Overseas regulators will extensively examine and scrutinize the logistics of Microsoft's proposed $68.7 billion buyout of Activision-Blizzard, sources tell the Financial Times.
Anti-trust and competition regulators all over the globe are currently investigating the Microsoft-Activision buyout deal. Some agencies like Saudi Arabia's General Authority for Competition have delivered no objection decisions on the deal. Others, like the FTC in the United States, the CMA in the UK, and the European Commission have yet to make a formal decision.
Sources have told the Financial Times that regulators in the UK and Europe will look closely at the deal, especially how it could affect the video games market. We've reported in the past that Call of Duty is an unrivaled franchise in sheer sales volume, reach, and consistent earnings, and the UK's Competition for Markets Authority has raised concerns about how Call of Duty exclusivity and Microsoft's cloud market could potentially squeeze competitors.

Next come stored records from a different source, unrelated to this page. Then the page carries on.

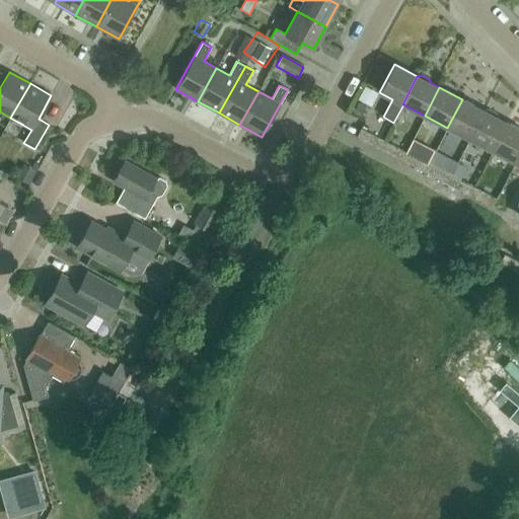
[(470,139),(485,110),(462,99),(447,128),(470,139)]
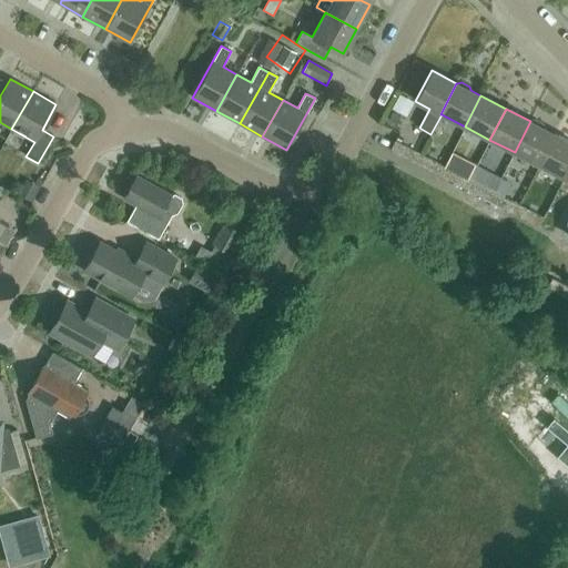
[(539,165),(555,134),(545,129),(544,124),(535,120),(530,121),(515,152),(539,165)]
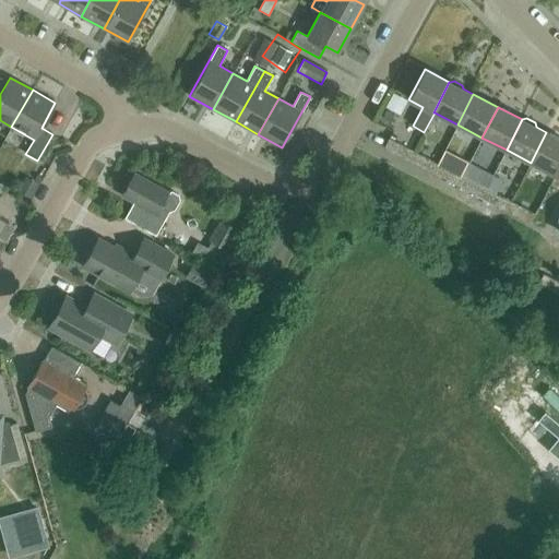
[(558,138),(546,132),(531,163),(556,175),(558,167),(558,138)]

"It is a big deal, a difficult deal. It needs an extensive investigation," one source told FT.
The report also indicates that Microsoft has not made an effort to formally respond to the CMA's claims behind closed doors and adjust the deal according to the CMA's worries--e.g. Call of Duty being exclusive to Xbox. This is because the CMA is unlikely to accept the adjustments--formally known as "remedies--because the investigation is just reaching the end of Phase 1.
In short, there's nothing Microsoft could do in order to dissuade the CMA from approving the deal and enacting a Phase 2 and investigating deeper.
To determine what's fair and whether or not the Activision deal could harm competitors like Sony or even Nintendo, regulators require more information. The FTC is currently processing a Second Request phase of acquisition decision-making, and the UK's CMA has also issued a second phase.
The reality is that the Financial Times report isn't actually abnormal. This is standard operating procedure for a deal of this magnitude. Microsoft's proposed share buyout represents a $68.7 billion purchase, which exceeds the industry's largest buyout by 500% (as compared to Take-Two's recent purchase of Zynga for $12.7 billion).
Regulators plan to acquire as much information--market data, earnings, upcoming release slate plans, infrastructure details, confirmations on specific exclusivity deals, etc--to understand the deal's potential after-effects. The games industry is complicated at the best of times, and becomes infinitely more complex when forecasts, earnings data, and specialists are concerned.